### EXERCISE PROMPT
Repeat the entries without change, omitting the pictures.

### MATERIAL TO PROCESS
....

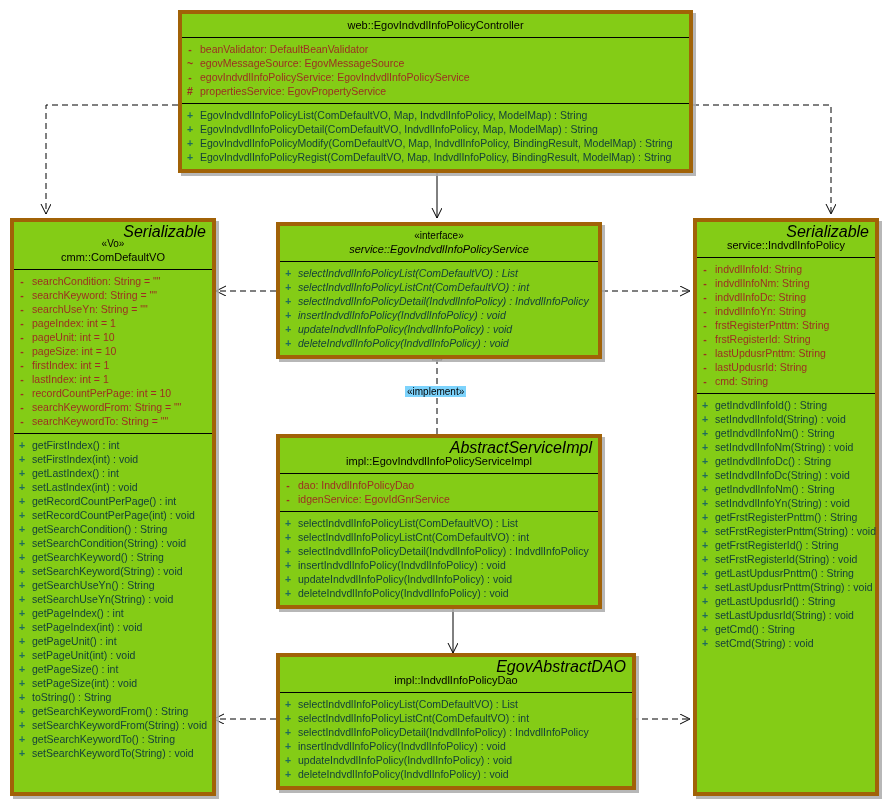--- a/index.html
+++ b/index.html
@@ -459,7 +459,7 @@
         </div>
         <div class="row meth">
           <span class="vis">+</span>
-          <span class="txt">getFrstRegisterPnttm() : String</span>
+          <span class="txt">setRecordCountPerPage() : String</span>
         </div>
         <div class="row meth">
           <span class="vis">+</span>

....

### SOLUTION BELOW
--- a/index.html
+++ b/index.html
@@ -459,7 +459,7 @@
         </div>
         <div class="row meth">
           <span class="vis">+</span>
-          <span class="txt">getFrstRegisterPnttm() : String</span>
+          <span class="txt">setRecordCountPerPage() : String</span>
         </div>
         <div class="row meth">
           <span class="vis">+</span>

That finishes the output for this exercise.